二度目の選手権予選

9月21日 二つの組合せ抽選会

 9月21日。


 この日は期せずして二つの抽選会がある。


 まずは14時から。


 高校サッカー選手権大会の県予選組み合わせ抽選会が行われる。



 昨年は地域予選から参加していた高踏高校であるが、昨年の県予選代表、今年の総体代表という成績を評価されて、今回は第2シードである。
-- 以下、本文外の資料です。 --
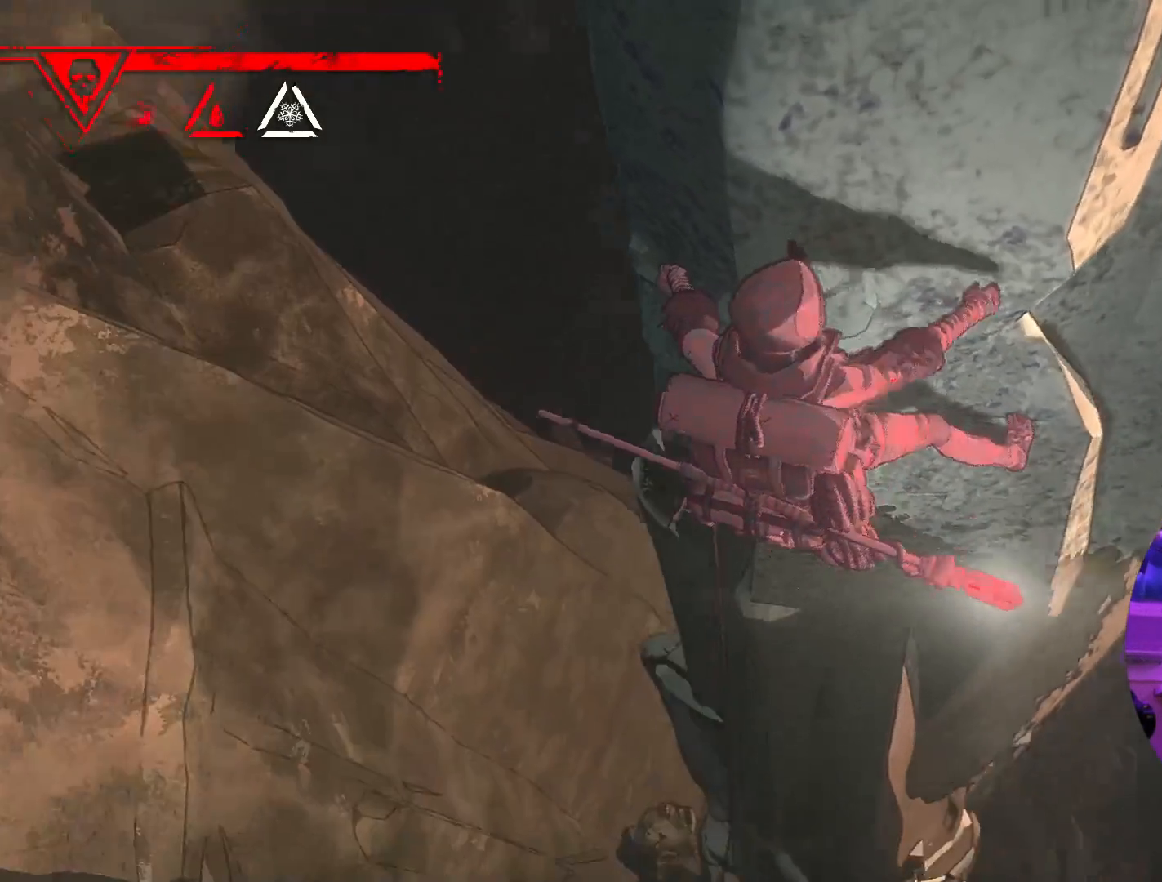
{"buttons": [], "left_stick": "center", "right_stick": "center", "events": [[50, "right_stick", "center"], [100, "left_stick", "center"], [333, "left_stick", "left"], [500, "left_stick", "center"]]}
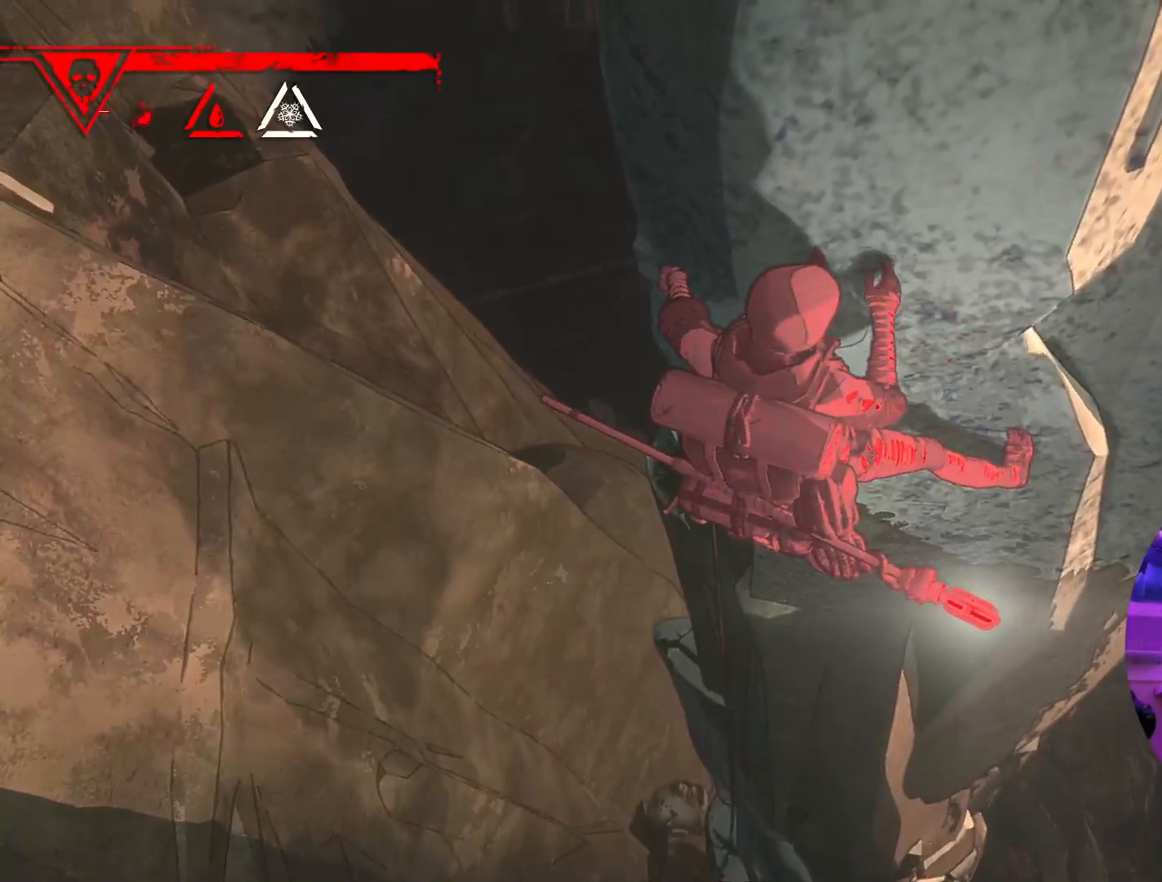
{"buttons": ["R1"], "left_stick": "center", "right_stick": "center", "events": [[183, "R1", "down"]]}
 すなわち第1シード深戸学院、第2シード高踏、第3シード鳴峰館、第4シード珊内実業、第5シードが鉢花となっている。



 事前の展望としては、第2シードながら昨年から圧倒的な強さを見せている高踏が大本命となるはずであった。


 しかし、あまりに強いことから11月のワールドカップに相当数の人数が招集されることが濃厚となっており、代表中心の練習シフトにせざるをえないという情報も出て来ている。


 瑞江、立神、陸平らがいない高踏ならば、あるいはワンチャンスあるかもしれないという評価が出るとともに、第5シードに回った鉢花と、シードされていないがここに来てリーグ戦で急激に調子をあげてきている樫谷高校がどこに入るかが注目となっていた。



 14時から始まる抽選会には、昨年同様陽人は参加しない。行って何かが変わるものでもないので、真田が確認に向かっているだけだ。


 16時にその真田から連絡があった。


 高踏はシードされているので2回戦からの出場だ。従って初戦の相手は確定ではないが。


「あら、また竜山院が濃厚?」


 隣の山には竜山院が入っている。対戦相手は地域予選からの勝ち上がりだから下馬評では竜山院になりそうだ。


 シードから漏れた有力校としては、鉢花は深戸学院の山に入り、樫谷は鳴峰館の組に入った。


「ということは、樫谷が鳴峰館に勝てば準決勝で当たるのか」

「そういう上から目線は感心しませんよ」


 篠倉と鹿海の会話に結菜が入ってくる。


「相手は格下かもしれませんが、どんな相手でも試合開始時は0-0です。油断禁物です」


 結菜が気を引き締めていると、我妻がびっくりしたように入ってくる。


「どうしたの? 珍しいね。いつもは先頭切って、『誰が相手でも勝つのみだ』とか言ってそうなのに?」


 確かに結菜の性格からすると、「気を引き締めましょう」というよりは「絶対勝つ!」くらい言いそうである。


 本人もそれは分かっているようだが。


「そうなんだけど、夜はワールドカップの組み合わせ抽選があるでしょ。どうしてもそっちに気が行きがちだから、気を引き締めているの」


 そうでなくても夜に意識が向いていて、更に浮かれていたら本当に足をすくわれかねない。そうした言葉に周囲も「確かに」と納得した。



 そう。


 20時からはオーストラリアで開催されるU17ワールドカップの抽選会が続く。


 こちらはグループリーグの対戦相手が決まるものなので、高校サッカーの県予選よりもより気になるものだ。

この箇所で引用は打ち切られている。